You will also take others (18 in total) probably including things like Anatomy and Physiology, Ecology, Wildlife Rehab, Dog Grooming, Kennel and Cattery Management, Animal Behaviour, Animal Training, Zoo Animal Health and Husbandry. 



I lecture on Level 3 modules and HE modules.

I can't presume to say how well or otherwise the modules will be delivered, but if you go to an open day and chat to the staff, you'll soon get an idea of their knowledge, enthusiasm and passion.


----------



## Tyrael (Oct 12, 2012)

From a student's view;

I'm doing NC Animal Care at Elmwood college (Fife, Scotland) and it is very fun!
I'm not sure if it's easy, I've had full marks in all my assessments but I think that's more because I put the work in, and some people don't. They're the ones who won't get into HNC.

We work with lots of furries, aviary, reptiles, rodents and horses. We also go to Crufts as a trip. I'm learning a lot too, and this is just NC, there's still HNC and HND to go.

Edit: Forgot dog training and grooming.


----------



## Jibjab (Feb 5, 2012)

@bothrops, Jeez thanks thats rally helpful, didnt know anything about the module basing andso on really good to hear from someone knowledgeable on the workings

@tyrael thanks i was generally asking for student view but the peson above has surpassed all expectations


----------



## Tyrael (Oct 12, 2012)

He's my secret brother, we share our brain :2thumb:


----------



## bothrops (Jan 7, 2007)

Tyrael said:


> He's my secret brother, we share our brain :2thumb:


???


:lol2:


----------



## Tyrael (Oct 12, 2012)

bothrops said:


> ???
> 
> 
> :lol2:


I'm not good at 'social' stuff, so sometimes I talk a lot of utter crap when I feel I should talk, but have nothing to say :blush:


----------



## bothrops (Jan 7, 2007)

Tyrael said:


> I'm not good at 'social' stuff, so sometimes I talk a lot of utter crap when I feel I should talk, but have nothing to say :blush:


You and me both mate - you and me both! :2thumb:


----------



## Cha8491 (Jan 15, 2013)

Hey I am a student there doing the level 3. I am 21 as well and not even English. I first applied for the level 2 but on my interview they said I'd better go for the level 3 because of my age and good GCSE's equivalent results. 

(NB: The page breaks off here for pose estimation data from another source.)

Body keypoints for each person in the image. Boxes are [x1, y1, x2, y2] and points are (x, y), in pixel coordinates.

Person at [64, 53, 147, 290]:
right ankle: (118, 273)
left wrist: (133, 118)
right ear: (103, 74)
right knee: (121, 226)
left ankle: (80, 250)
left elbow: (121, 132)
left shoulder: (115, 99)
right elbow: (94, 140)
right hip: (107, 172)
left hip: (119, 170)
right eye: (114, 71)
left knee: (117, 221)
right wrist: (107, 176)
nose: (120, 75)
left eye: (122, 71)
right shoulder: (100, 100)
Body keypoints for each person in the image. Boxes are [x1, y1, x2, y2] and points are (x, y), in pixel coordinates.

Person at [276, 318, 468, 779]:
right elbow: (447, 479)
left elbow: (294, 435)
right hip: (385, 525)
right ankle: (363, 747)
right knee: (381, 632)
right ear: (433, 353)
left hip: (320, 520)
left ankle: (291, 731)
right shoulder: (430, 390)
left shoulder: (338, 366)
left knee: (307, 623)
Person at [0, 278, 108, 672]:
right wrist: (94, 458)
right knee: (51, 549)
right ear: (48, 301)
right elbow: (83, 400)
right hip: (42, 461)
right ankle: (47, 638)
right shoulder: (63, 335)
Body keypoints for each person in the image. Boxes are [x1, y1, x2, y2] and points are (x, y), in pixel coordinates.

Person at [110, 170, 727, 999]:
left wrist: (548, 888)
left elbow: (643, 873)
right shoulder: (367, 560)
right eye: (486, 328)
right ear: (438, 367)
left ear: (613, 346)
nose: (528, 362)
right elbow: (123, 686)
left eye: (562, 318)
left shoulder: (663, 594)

It's a great course and I've learned so much already and really feel like it's worth doing it, especially if you want to work with animals nowadays, official qualifications are a must. 

However, there aren't many people of your age doing the course. They are mainly about 16 as most of the student going into the course have just finished high school. There are also a few 18-19 but not so many older than that. 

Otherwise, I'd really recommend you to come study here as they are building a new animal unit at the moment. It should be ready by next September and they are planning on having new animals (exotics). 

Here it is, I hope this review is helpful and you should definitely come to an open day!

Cha


----------



## uroplatus (Apr 24, 2005)

bothrops said:


> Which course?
> 
> Looking at the website, Chichester college deliver the BTEC Animal Management course at Level 1, 2 and 3.
> 
> ...


I would agree completely with Bothrops. I am also a lecturer in animal management level 3 and HE at Askham Bryan College, Guisborough. We usually advise mature students to apply for level 3 or extended depending on their circumstances and previous qualifications.


----------